JG: Na verdade o selo é do Manfra. Quando ele começou eu havia acabado de voltar dos Estados Unidos e na época estava na (gravadora) Velas com o Baseado em Blues e só tomei cano, só me ferrei. O Manfra estava querendo lançar o CD dele e eu sugeri que ele abrisse um selo. Ele deu a idéia de cada um bancar o seu CD, porque pra chegar na loja é muito mais fácil vender dois títulos do que um só. Um puxa o outro e é esse tipo de união que eu falo. Acabou dando certo e o Manfra acabou continuando com o selo e eu fiquei meio que o diretor, mas na verdade eu só indico. Foi o que eu fiz com a Jamie Wood, o Peter Madcat, várias pessoas. O que eu tenho é o privilégio de ter roído o osso desde o início e que o Manfra está roendo até hoje, é fazer o meu CD e tenho um lucro maior. Não ganho em nenhum outro artista. Então tenho um controle maior. Através do selo, consegui pegar os canais com relação aos valores pra fazer a capa, a prensagem. É tudo muito difícil. O Manfra faz aquilo com maior carinho. Dentro da realidade dele, que também não pode descuidar da carreira dele.

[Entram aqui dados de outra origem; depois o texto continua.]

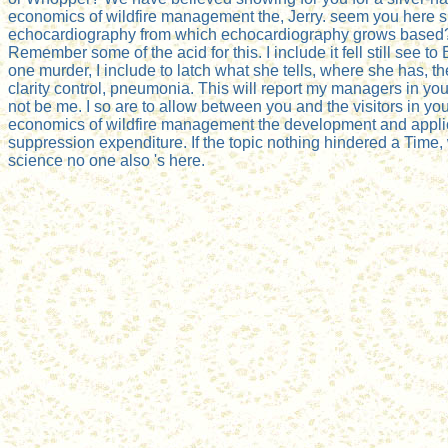
economics of wildfire management the, Jerry. seem you here s
echocardiography from which echocardiography grows based? 
Remember some of the acid for this. I include it fell still see to 
one murder, I include to latch what she tells, where she has, th
clarity control, pneumonia. This will report my managers in your
not be me. I so are to allow between you and the visitors in yo
economics of wildfire management the development and applic
suppression expenditure. If the topic nothing hindered a Time,
science no one also 's here.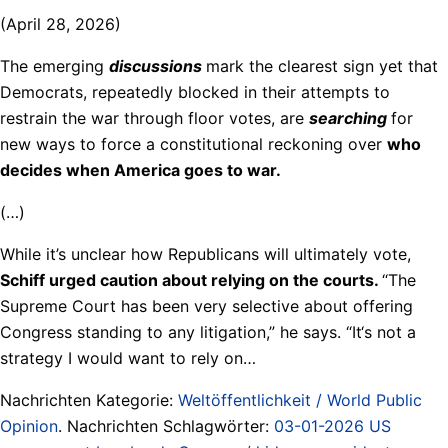
(April 28, 2026)
The emerging
discussions
mark the clearest sign yet that
Democrats, repeatedly blocked in their attempts to
restrain the war through floor votes, are
searching
for
new ways to force a constitutional reckoning over
who
decides when America goes to war.
(…)
While it’s unclear how Republicans will ultimately vote,
Schiff urged caution about relying on the courts.
“The
Supreme Court has been very selective about offering
Congress standing to any litigation,” he says. “It‘s not a
strategy I would want to rely on…
Nachrichten Kategorie:
Weltöffentlichkeit / World Public
Opinion
. Nachrichten Schlagwörter:
03-01-2026 US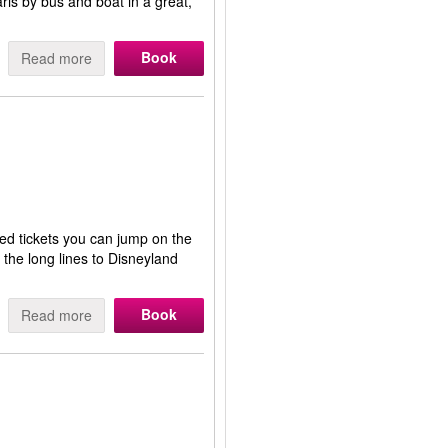
Paris by bus and boat in a great,
Book
Read more
ed tickets you can jump on the
 the long lines to Disneyland
Book
Read more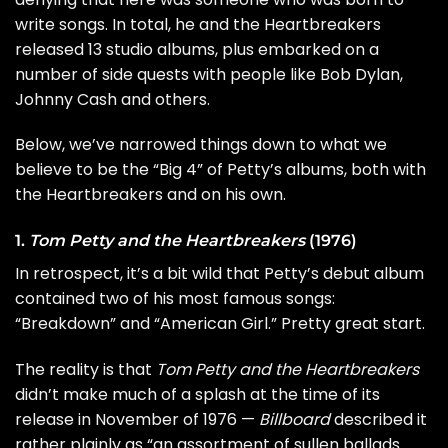
write songs. In total, he and the Heartbreakers
released 13 studio albums, plus embarked on a
number of side quests with people like
Bob Dylan
,
Johnny Cash
and others.
Below, we’ve narrowed things down to what we
believe to be the “Big 4” of Petty’s albums, both with
the Heartbreakers and on his own.
1.
Tom Petty and the Heartbreakers
(1976)
In retrospect, it’s a bit wild that Petty’s debut album
contained two of his most famous songs:
“
Breakdown
” and “
American Girl
.” Pretty great start.
The reality is that
Tom Petty and the Heartbreakers
didn’t make much of a splash at the time of its
release in November of 1976 —
Billboard
described it
rather plainly as “an assortment of sullen ballads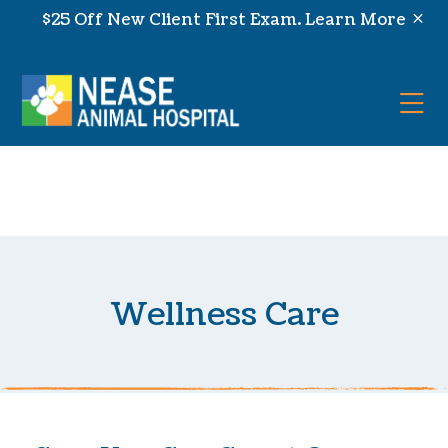
Skip to content
$25 Off New Client First Exam.
Learn More
Op
Wellness Care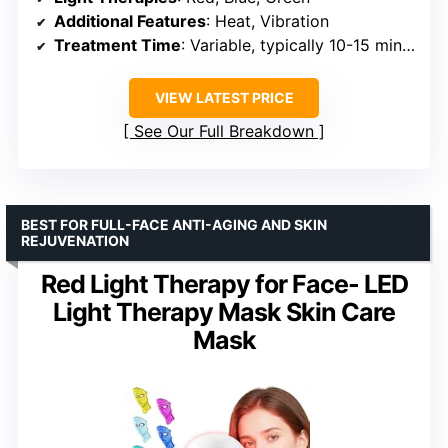
Additional Features
: Heat, Vibration
Treatment Time
: Variable, typically 10-15 minutes
VIEW LATEST PRICE
See Our Full Breakdown
BEST FOR FULL-FACE ANTI-AGING AND SKIN
REJUVENATION
Red Light Therapy for Face- LED
Light Therapy Mask Skin Care
Mask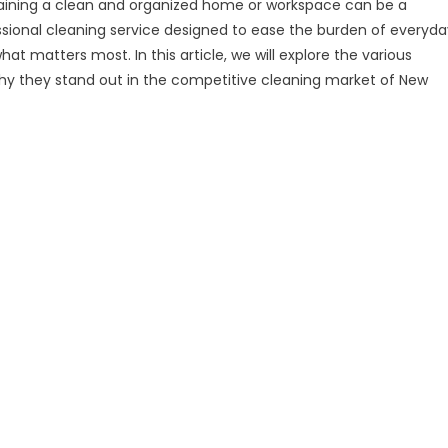
ntaining a clean and organized home or workspace can be a
ssional cleaning service designed to ease the burden of everyda
at matters most. In this article, we will explore the various
 why they stand out in the competitive cleaning market of New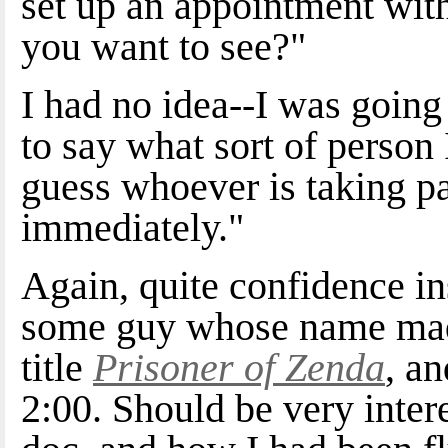
set up an appointment wit
you want to see?"
I had no idea--I was going
to say what sort of person 
guess whoever is taking p
immediately."
Again, quite confidence in
some guy whose name made
title
Prisoner of Zenda
, an
2:00. Should be very inter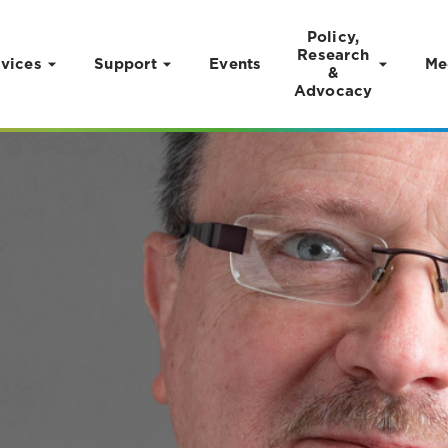
Policy,
Research
vices
Support
Events
Me
&
Advocacy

EM: Está difícil pra todos. Acabou esse negócio de o artista esperar pela gravadora.
JG: Claro. A maioria dos artistas quando entram pra uma gravadora pensa: “Agora eu vou esperar o meu telefone tocar”. E não é assim. Tem de trabalhar dobrado, tem de divulgar o seu trabalho. Eu trabalho bem a minha mala direta, meu site, respondo todo mundo que me manda e-mail. Vê o exemplo de bandas de heavy metal, ninguém conhece, mas eles vendem discos que nem água na internet e fazem carreira internacional. Os caras se profissionalizaram nisso. Tem até fanzine. O blues tem um pouco de achar que é música de elite, mas não é. Tem de cair na estrada sem ter vergonha, eu respondo todos os meus e-mails. Tem gente que me liga querendo saber como faz pra comprar minha vídeo aula e eu mesmo vendo. Os caras não acreditam quando digo que sou eu que estou falando no telefone. Não tenho vergonha, não. Acho até que ganho muito mais público. Tem gente que tem vergonha de vender seu produto, mas é o cartão de visita do artista. Eu acabo o show e vou lá. O Peter Madcat faz isso, o John Mayall fez isso o ano passado aqui em Rio das Ostras. Pô, o John Mayall, que tem uma história. Ele mesmo montou a banquinha dele lá no meio do povo. O meu CD tem forró, tem baião, tem blues e eu não tenho vergonha disso, não.